Cinema com Rapadura

OPINIÃO   domingo, 19 de outubro de 2014

O Juiz (2014): Robert Downey Jr. estrela eficiente drama familiar

Um tão típico quanto eficiente feel good movie hollywoodiano tem no talento e carisma do ator sua principal força.

Robert DowneyO Juiz Jr. é, de alguns anos para cá, o ator mais valorizado de Hollywood. Após dar a volta por cima em sua vida e carreira como o super-herói canastrão Homem de Ferro, o ator vem galgando espaços (e cachês!) cada vez maiores no mercado cinematográfico, chegando a negociar cifras inimagináveis para aceitar um papel. Excessos à parte, é algo absolutamente merecido, tamanho é o carisma e talento do nosso Tony Stark. Neste “O Juiz”, sua participação basicamente sustenta o filme inteiro, construindo dinâmicas interessantes com os outros personagens, fazendo com que um simples feel good movie hollywoodiano se torne um ótimo entretenimento.

O longa acompanha um recorte da vida de Hank Palmer (Downey Jr.), um advogado importante de uma grande metrópole dos Estados Unidos que se vê obrigado a voltar a sua pacata cidade natal quando a notícia do falecimento de sua mãe chega até ele no meio de um julgamento. Distante da família há muitos anos e com sérias desavenças com o pai (Robert Duvall), um juiz local respeitado e importante que está sendo acusado de assassinato, Hank irá passar por provações que colocarão todo o seu talento como homem da lei à prova, bem como sua capacidade de encarar os fantasmas do passado e de se reconectar com um lado importante da sua vida que, com o tempo, foi sendo deixado de lado.

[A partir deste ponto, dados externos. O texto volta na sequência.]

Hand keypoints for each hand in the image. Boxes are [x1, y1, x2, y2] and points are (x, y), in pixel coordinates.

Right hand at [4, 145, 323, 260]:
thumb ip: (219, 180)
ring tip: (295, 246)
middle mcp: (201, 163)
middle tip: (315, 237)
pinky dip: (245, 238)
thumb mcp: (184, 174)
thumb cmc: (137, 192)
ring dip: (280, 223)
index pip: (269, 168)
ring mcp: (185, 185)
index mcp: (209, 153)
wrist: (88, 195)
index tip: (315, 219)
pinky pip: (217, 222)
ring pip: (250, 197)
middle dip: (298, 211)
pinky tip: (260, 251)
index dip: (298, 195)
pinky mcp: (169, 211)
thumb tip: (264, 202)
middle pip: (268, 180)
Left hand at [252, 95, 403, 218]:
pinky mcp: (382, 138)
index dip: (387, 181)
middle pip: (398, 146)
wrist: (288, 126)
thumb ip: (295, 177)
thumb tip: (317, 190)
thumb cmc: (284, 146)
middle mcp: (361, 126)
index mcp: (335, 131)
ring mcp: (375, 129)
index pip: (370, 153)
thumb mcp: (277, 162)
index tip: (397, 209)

Do ponto de vista do roteiro, escrito por Nick Schenk, Bill Dubuque e David Dobkin, este também responsável pela direção, a fita não reserva grandes surpresas. Segue mais ou menos aquele padrão das obras de tal (sub)gênero que saem constantemente da indústria norte-americana todos os anos. O diferencial, aqui, é mesmo a qualidade da interação entre os personagens, representados com excelência pelos nomes já citados anteriormente. Assim, é comovente ver um artista consagrado como Robert Duvall, no alto de seus 83 anos de idade, se entregar com tamanha paixão e competência a um papel, conferindo uma força contagiante na construção da sua relação com o personagem de Downey Jr. Com um papel um pouco menor, ainda temos Vera Farmiga transbordando talento como uma mulher do passado de Hank.

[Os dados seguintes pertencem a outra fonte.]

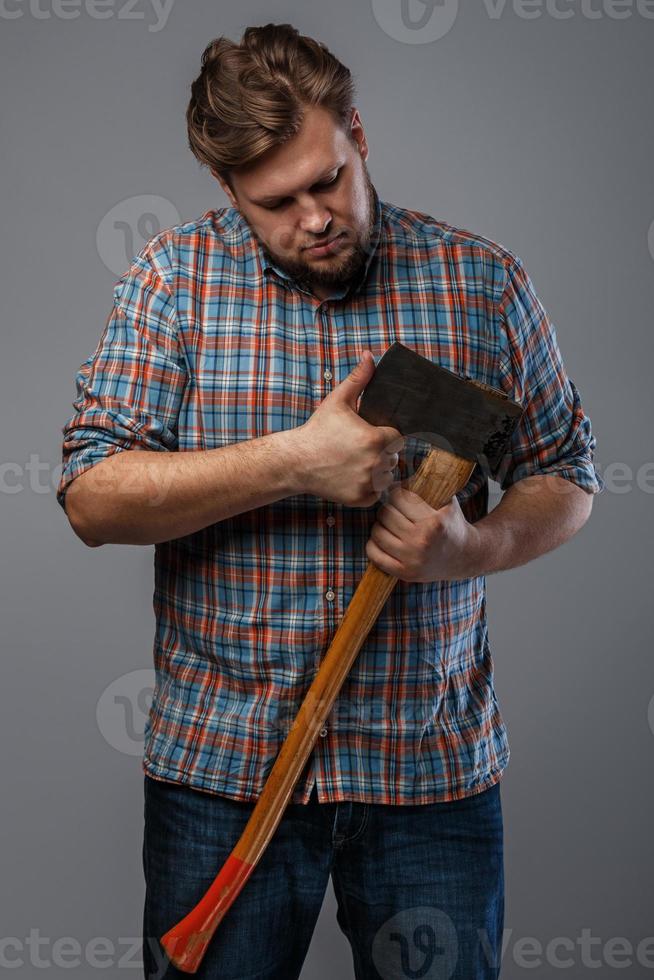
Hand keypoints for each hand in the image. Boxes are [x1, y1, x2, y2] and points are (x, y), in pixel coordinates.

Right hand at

Relação essa que encontra uma bonita ressonância na relação do próprio Hank com sua filha pequena, Lauren. Quando esta vai passar o final de semana com o pai, a convivência entre os dois serve como um espelho de tudo o que um dia houve de bom naquele degradado ambiente familiar, assim como o que hoje há de ruim, quando ela pergunta, por exemplo, por que o pai vai se divorciar da sua mãe. Outro momento pontual bastante sintomático ocorre quando Hank vai apresentá-la ao avô pela primeira vez, alertando-a de que ele pode vir a ser rabugento e não muito cortês, o que acaba por se provar um exagero de sua parte, com avô e neta desenvolvendo uma relação de carinho que há muito havia sido perdida quando se trata de pai e filho, fazendo com que o protagonista passe a refletir sobre sua convicções e relativizá-las em certa medida.

Com a fotografia a cargo do experiente Janusz Kaminski, autor de trabalhos memoráveis com Steven Spielberg como os de “O Resgate do Soldado Ryan” e mais recentemente “Lincoln” e “Cavalo de Guerra”, o polonês utiliza bem o contraste e os tons frios e pasteurizados para criar uma atmosfera de distanciamento e melancolia entre os personagens, ilustrando com precisão a tristeza daquele lugar. Além disso, o longa é pontuado também por uma trilha sonora eficiente, apesar de não particularmente marcante, que em nenhum momento soa intrusiva ou exagerada, sendo usada corretamente como uma ferramenta auxiliar e discreta, e não para reforçar ainda mais o “dramalhão” acompanhado em tela.

Existe um motivo para que filmes com tais temáticas sejam, em geral, bem recebidos pelo grande público. São obras que tratam de problemas muito comuns para essas pessoas; o distanciamento de um familiar – ou mesmo a perda de um; relacionamentos mal resolvidos do passado; a tentativa de reconciliação com a família. Somos colocados frente a situações semelhantes com certa frequência, e ver uma história com a qual podemos nos identificar dessa forma, com ótimas atuações e uma parte técnica afiada, ainda que apoiada em um roteiro padrão, é sempre algo confortante e bem-vindo.